Bill Bragg
Graphic Novels - Shortlisted 2010
Bill Bragg has been working as a freelance illustrator since 1998. This combined with a long-time love of reading graphic novels led him to apply to the RCA in 2003 where he spent two years experimenting with the form and developing stories of his own. Whilst there he also founded LE GUN magazine with a group of friends, initially as a place to publish all the exciting work they saw happening around them. The magazine is now an established art annual.
An important piece of work for Bragg was a wordless novel he drew during his MA, called Journey of a Stranger. The stimulus for the piece came after a trip to East Berlin in 2004 when he had the idea of someone not being about to turn left out of their front door for 30 years. The resulting story is about a man who leaves his flat and takes a train journey out of the city for the first time in 30 years and the thoughts and memories this unearths as a consequence.

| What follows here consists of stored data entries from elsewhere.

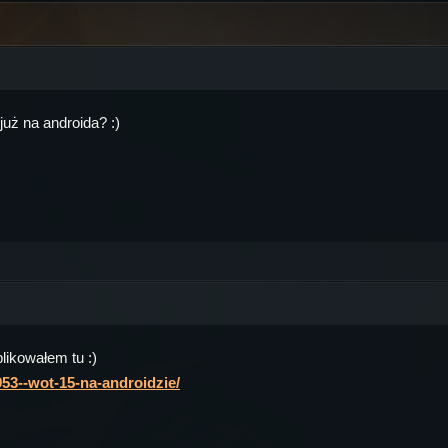
już na androida? :)
likowałem tu :)
953--wot-15-na-androidzie/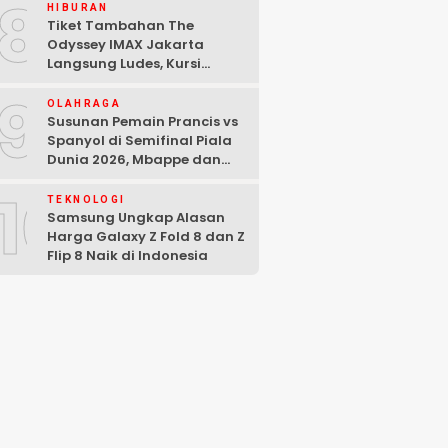
8
HIBURAN
Tiket Tambahan The
Odyssey IMAX Jakarta
Langsung Ludes, Kursi
Tersisa di Baris Depan
9
OLAHRAGA
Susunan Pemain Prancis vs
Spanyol di Semifinal Piala
Dunia 2026, Mbappe dan
Yamal Starter
10
TEKNOLOGI
Samsung Ungkap Alasan
Harga Galaxy Z Fold 8 dan Z
Flip 8 Naik di Indonesia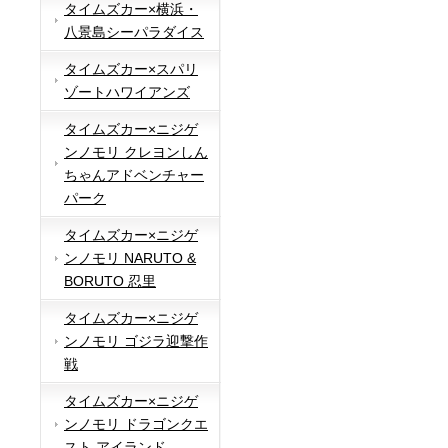
タイムズカー×横浜・
八景島シーパラダイス
タイムズカー×スパリ
ゾートハワイアンズ
タイムズカー×ニジゲ
ンノモリ クレヨンしん
ちゃんアドベンチャー
パーク
タイムズカー×ニジゲ
ンノモリ NARUTO &
BORUTO 忍里
タイムズカー×ニジゲ
ンノモリ ゴジラ迎撃作
戦
タイムズカー×ニジゲ
ンノモリ ドラゴンクエ
スト アイランド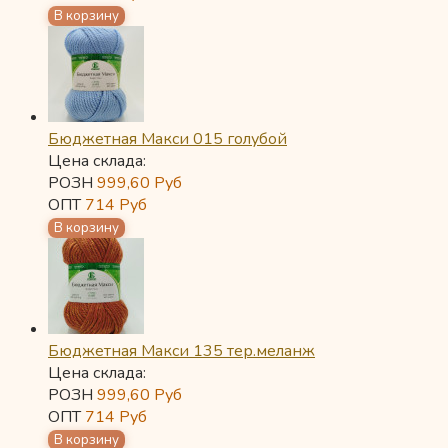
Бюджетная Макси 015 голубой
Цена склада:
РОЗН
999,60
Руб
ОПТ
714
Руб
Бюджетная Макси 135 тер.меланж
Цена склада:
РОЗН
999,60
Руб
ОПТ
714
Руб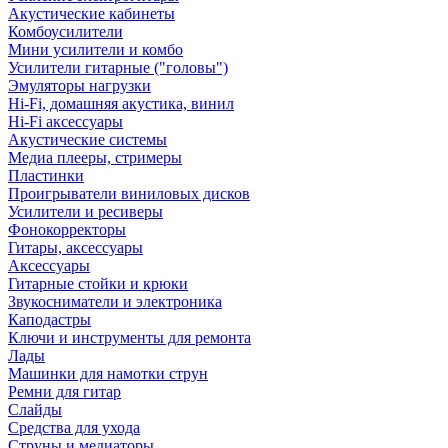
Акустические кабинеты
Комбоусилители
Мини усилители и комбо
Усилители гитарные ("головы")
Эмуляторы нагрузки
Hi-Fi, домашняя акустика, винил
Hi-Fi аксессуары
Акустические системы
Медиа плееры, стримеры
Пластинки
Проигрыватели виниловых дисков
Усилители и ресиверы
Фонокорректоры
Гитары, аксессуары
Аксессуары
Гитарные стойки и крюки
Звукосниматели и электроника
Каподастры
Ключи и инструменты для ремонта
Лады
Машинки для намотки струн
Ремни для гитар
Слайды
Средства для ухода
Струны и медиаторы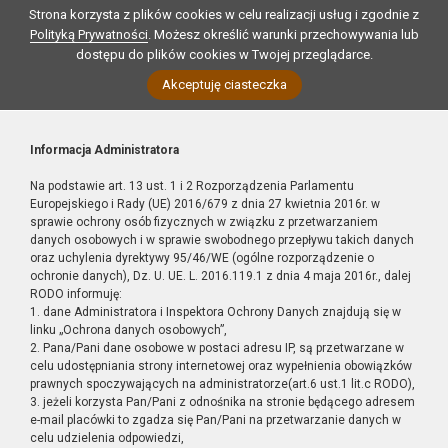
Strona korzysta z plików cookies w celu realizacji usług i zgodnie z
Polityką Prywatności
. Możesz określić warunki przechowywania lub
dostępu do plików cookies w Twojej przeglądarce.
Akceptuję ciasteczka
Informacja Administratora
Na podstawie art. 13 ust. 1 i 2 Rozporządzenia Parlamentu
Europejskiego i Rady (UE) 2016/679 z dnia 27 kwietnia 2016r. w
sprawie ochrony osób fizycznych w związku z przetwarzaniem
danych osobowych i w sprawie swobodnego przepływu takich danych
oraz uchylenia dyrektywy 95/46/WE (ogólne rozporządzenie o
ochronie danych), Dz. U. UE. L. 2016.119.1 z dnia 4 maja 2016r., dalej
RODO informuję:
1. dane Administratora i Inspektora Ochrony Danych znajdują się w
linku „Ochrona danych osobowych”,
2. Pana/Pani dane osobowe w postaci adresu IP, są przetwarzane w
celu udostępniania strony internetowej oraz wypełnienia obowiązków
prawnych spoczywających na administratorze(art.6 ust.1 lit.c RODO),
3. jeżeli korzysta Pan/Pani z odnośnika na stronie będącego adresem
e-mail placówki to zgadza się Pan/Pani na przetwarzanie danych w
celu udzielenia odpowiedzi,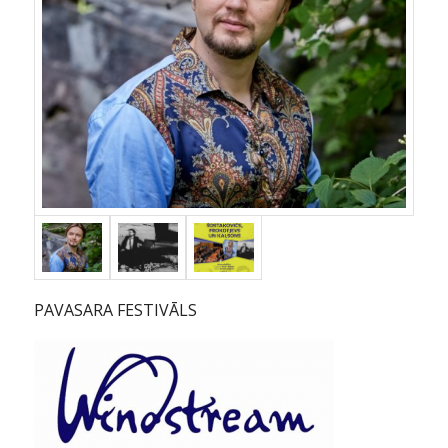
PAVASARA FESTIVĀLS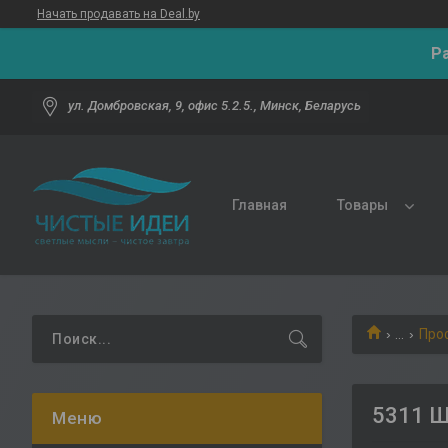
Начать продавать на Deal.by
Р
ул. Домбровская, 9, офис 5.2.5., Минск, Беларусь
Главная
Товары
...
Про
5311 Щ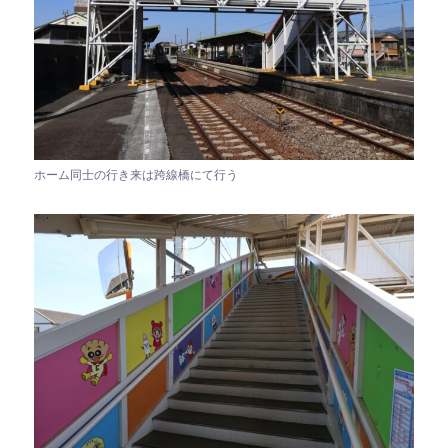
ホーム同士の行き来は跨線橋にて行う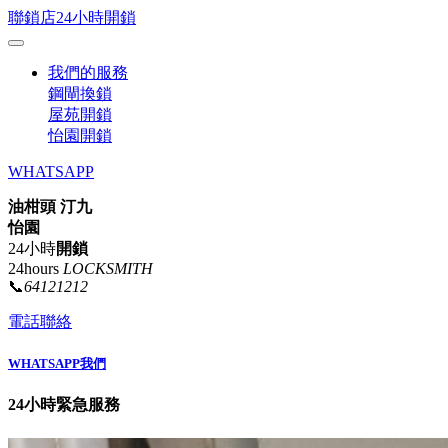
聯鎖店24小時開鎖
我們的服務
鋼閘換鎖
屋苑開鎖
怡園開鎖
WHATSAPP
油柑頭 汀九
怡園
24小時
開鎖
24hours
LOCKSMITH
📞
64121212
電話聯絡
WHATSAPP我們
24小時緊急服務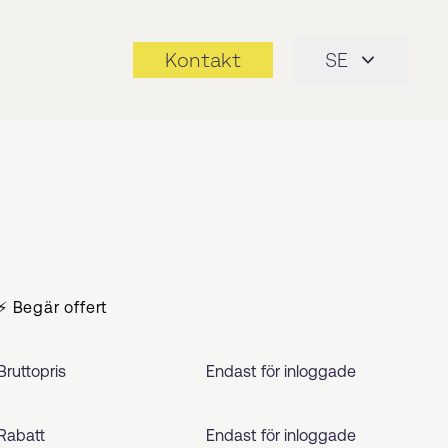
Kontakt
SE
⚡ Begär offert
Bruttopris
Endast för inloggade
Rabatt
Endast för inloggade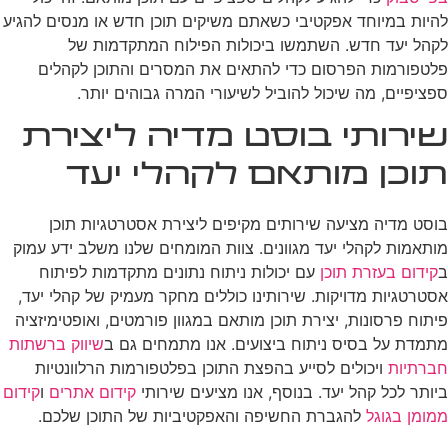
להיות במיוחד אפקטיבי כשאתם משיקים תוכן חדש או מנסים להגיע
לקהל יעד חדש. השתמשו ביכולות הפילוח המתקדמות של
פלטפורמות הפרסום כדי להתאים את המסרים והתוכן לקהלים
ספציפיים, מה שיכול להוביל לשיעורי המרה גבוהים יותר.
שירותי בוסט מדיה ליצירת
תוכן מותאם לקהלי יעד
בוסט מדיה מציעה שירותים מקיפים ליצירת אסטרטגיות תוכן
מותאמות לקהלי יעד מגוונים. צוות המומחים שלנו משלב ידע עמוק
ב
קידום בעזרת תוכן
עם יכולות ניתוח נתונים מתקדמות לפיתוח
אסטרטגיות מדויקות. שירותינו כוללים מחקר מעמיק של קהלי יעד,
פיתוח פרסונות, יצירת תוכן מותאם במגוון פורמטים, ואופטימיזציה
מתמדת על בסיס ניתוח ביצועים. אנו מתמחים גם ב
שיווק ברשתות
חברתיות
ויכולים לסייע בהפצת התוכן בפלטפורמות הרלוונטיות
ביותר לכל קהל יעד. בנוסף, אנו מציעים שירותי
קידום אתרים
ו
קידום
ממומן בגוגל
להגברת החשיפה והאפקטיביות של התוכן שלכם.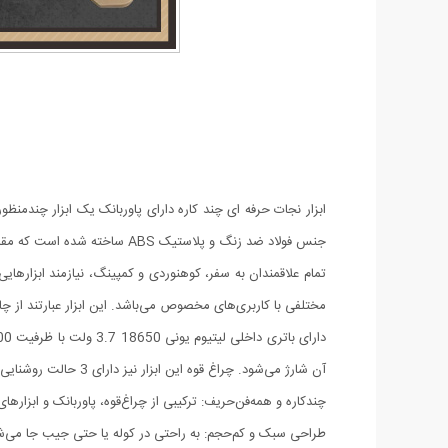
ابزار نجات حرفه ای چند کاره دارای پاوربانک یک ابزار چندمنظور
جنس فولاد ضد زنگ و پلاستیک ABS ساخته شده است که مقاومت قابل قبولی در برابر نفوذ آب و گرد غبار از خود ارائه می‌دهد. این متریال دارای قدرت تحمل نیروی بالایی می‌باشد.
تمام علاقمندان به سفر، کوهنوردی و کمپینگ، نیازمند ابزارها
مختلفی با کاربری‌های مخصوص می‌باشد. این ابزار عبارتند از چاقو، سوهان چوب و فلز، چاقو
آن شارژ می‌شود. چراغ قوه این ابزار نیز دارای 3 حالت روشنایی می‌باشد.
چندکاره و همه‌فن‌حریف: ترکیبی از چراغ‌قوه، پاوربانک و ابزار
طراحی سبک و کم‌حجم: به راحتی در کوله یا حتی جیب جا می‌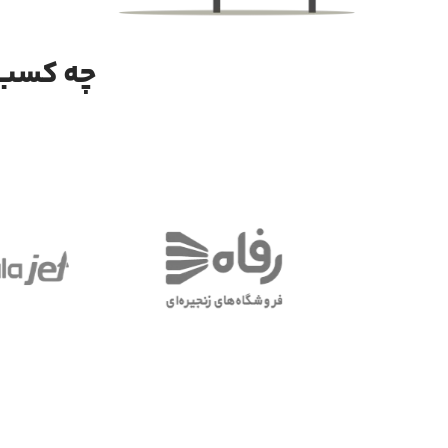
چه کسب‌و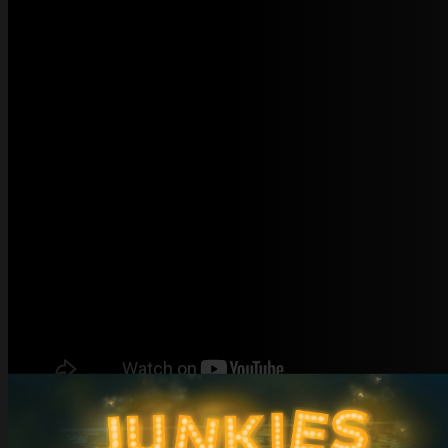
Már a nyitó (és félig címadó) Buli van biztosított arról, hogy itt
a „vissza a gyökerekhez” szöveg nem csak blabla volt, hanem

In December 2008, Bragg started a comic strip for Icon magazine entitled Marcel’s Appendix, which follows the surreal urban wanderings of an overly earnest architect called Marcel Salami. Bill has worked for a broad range of publications in the U.K. and the U.S.A. including: The Folio Society, The Guardian, The New York Times, Saatchi and Saatchi, The Independent, The Sunday Times. As well as his focus on graphic novels, Bill has also been working on a much longer book since 2007 with writer James Caddick.